AVAILABLE DATA:
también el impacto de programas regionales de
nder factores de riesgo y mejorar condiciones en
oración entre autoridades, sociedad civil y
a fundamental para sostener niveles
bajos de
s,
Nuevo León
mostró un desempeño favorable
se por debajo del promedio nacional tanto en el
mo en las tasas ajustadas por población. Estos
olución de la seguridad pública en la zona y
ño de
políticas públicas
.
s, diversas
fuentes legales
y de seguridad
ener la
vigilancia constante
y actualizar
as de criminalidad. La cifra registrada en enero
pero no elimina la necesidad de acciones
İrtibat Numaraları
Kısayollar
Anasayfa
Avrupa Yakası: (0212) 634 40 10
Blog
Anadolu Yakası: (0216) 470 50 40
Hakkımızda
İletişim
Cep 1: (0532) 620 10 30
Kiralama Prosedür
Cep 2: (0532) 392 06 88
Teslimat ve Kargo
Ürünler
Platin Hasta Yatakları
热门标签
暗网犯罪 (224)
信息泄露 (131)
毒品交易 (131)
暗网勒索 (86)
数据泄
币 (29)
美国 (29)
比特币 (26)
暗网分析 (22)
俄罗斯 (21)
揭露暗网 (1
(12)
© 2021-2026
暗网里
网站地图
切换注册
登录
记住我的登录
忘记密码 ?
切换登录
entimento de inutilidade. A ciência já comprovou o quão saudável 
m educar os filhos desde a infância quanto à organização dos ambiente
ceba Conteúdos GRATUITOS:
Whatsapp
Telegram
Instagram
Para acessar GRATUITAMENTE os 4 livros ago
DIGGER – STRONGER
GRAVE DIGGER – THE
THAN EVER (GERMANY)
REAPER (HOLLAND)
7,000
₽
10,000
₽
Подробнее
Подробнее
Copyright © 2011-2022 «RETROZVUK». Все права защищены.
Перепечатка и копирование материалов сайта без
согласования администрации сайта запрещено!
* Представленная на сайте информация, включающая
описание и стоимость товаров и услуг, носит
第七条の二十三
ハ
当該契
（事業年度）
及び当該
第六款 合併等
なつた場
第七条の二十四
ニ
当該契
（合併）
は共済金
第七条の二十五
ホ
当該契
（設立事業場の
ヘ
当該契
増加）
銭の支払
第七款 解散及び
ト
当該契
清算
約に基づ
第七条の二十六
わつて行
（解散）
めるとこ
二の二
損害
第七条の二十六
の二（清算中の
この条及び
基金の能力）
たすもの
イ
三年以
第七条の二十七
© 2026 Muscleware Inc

WHAT YOU WILL DO:
Count how many lines of the records contain the string "сайта" with matching case, and reply with that number only.

SOLUTION:
2